It looks like the Massachusetts "gift ban" won’t be repealed after all.
A provision to spike the Commonwealth’s ban on gifts for physicians from medical device and pharmaceutical companies failed to make it into the final omnibus economic development bill on Beacon Hill, meaning the gift ban remains intact unless the legislature brings up the issue again next session.
The Mass. House of Representatives voted to kill the 2008 gift ban law in early July.
The ban, passed in 2008 and put into effect last July, is aimed at reducing the influence of Big Pharma and device makers over healthcare. It requires companies to report any cash gift of more than $50 to a public database and mandates outright bans on gifts like promotional pens, tickets and other boondoggles. Meals are permitted in a hospital setting, but not at restaurants. Some exemptions include research-related payments.
Industry advocates say the ban creates red tape and increased expenses for medical device makers and pharma companies while squelching innovation. Some doctors complained that the ban also restricts their opportunity to receive training on the use of new devices.

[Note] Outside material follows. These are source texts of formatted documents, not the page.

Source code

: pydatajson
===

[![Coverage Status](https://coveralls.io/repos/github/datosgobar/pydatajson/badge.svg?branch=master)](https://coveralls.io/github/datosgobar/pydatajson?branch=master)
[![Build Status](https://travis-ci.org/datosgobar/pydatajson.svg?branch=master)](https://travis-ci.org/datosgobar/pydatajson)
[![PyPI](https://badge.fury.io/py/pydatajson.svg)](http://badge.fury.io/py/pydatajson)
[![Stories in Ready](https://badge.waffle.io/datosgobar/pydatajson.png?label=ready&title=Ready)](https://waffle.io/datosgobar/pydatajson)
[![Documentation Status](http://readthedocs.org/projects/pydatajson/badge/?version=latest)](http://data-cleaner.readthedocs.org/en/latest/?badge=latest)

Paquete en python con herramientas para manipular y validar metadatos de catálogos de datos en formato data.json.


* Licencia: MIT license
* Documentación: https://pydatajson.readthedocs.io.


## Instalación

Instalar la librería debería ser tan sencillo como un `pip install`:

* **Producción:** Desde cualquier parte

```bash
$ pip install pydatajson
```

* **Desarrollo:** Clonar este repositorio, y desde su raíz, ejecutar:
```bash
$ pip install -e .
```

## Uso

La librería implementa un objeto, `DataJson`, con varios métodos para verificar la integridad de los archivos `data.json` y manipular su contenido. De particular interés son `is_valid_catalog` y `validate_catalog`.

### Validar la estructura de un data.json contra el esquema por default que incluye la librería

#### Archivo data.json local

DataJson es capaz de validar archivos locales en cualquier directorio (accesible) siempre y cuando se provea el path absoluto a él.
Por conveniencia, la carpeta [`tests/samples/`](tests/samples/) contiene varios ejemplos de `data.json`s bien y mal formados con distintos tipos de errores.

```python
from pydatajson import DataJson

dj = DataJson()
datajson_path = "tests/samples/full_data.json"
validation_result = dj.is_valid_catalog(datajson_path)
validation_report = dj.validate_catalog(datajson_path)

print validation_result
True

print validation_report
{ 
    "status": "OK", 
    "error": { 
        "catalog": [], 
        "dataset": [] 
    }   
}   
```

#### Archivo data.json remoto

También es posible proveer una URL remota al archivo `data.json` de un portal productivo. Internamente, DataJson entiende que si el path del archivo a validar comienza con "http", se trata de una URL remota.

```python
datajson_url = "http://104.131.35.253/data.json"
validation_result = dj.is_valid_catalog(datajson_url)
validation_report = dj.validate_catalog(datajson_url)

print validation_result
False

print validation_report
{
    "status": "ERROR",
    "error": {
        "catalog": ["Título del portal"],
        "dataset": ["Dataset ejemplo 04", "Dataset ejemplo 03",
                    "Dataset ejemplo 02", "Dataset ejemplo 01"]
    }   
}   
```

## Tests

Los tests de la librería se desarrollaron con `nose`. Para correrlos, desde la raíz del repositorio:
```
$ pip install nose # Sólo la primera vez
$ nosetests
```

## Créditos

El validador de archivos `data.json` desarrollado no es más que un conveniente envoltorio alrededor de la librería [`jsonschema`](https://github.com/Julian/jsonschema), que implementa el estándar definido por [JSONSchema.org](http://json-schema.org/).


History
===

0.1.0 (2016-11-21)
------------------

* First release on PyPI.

Certain Massachusetts politicians and industry heads argued for the repeal based on purported negative economic effects. The critics said the ban was discouraging out-of-state interests from doing business in Massachusetts and said the ban had not led to demonstrable reductions in health care costs. The Mass. Senate debated on whether to lift the ban on taking doctors to restaurants.
Georgia Maheras, Private Market Policy Manager of Health Care for All, which authored the bill, said that the vote "reaffirmed [th legislature’s] commitment to keeping drug costs low." HCFA believes that pharmaceutical marketing corrupts the professional relationship between a patient and their prescriber.
Boston University law professor and pharmaceutical industry monitor Kevin Outterson told MassDevice in July that the law had not been in effect long enough to have an impact on the industry. The repeal’s inclusion in the economic development package is the result of a mixture of business and politics, Outterson said.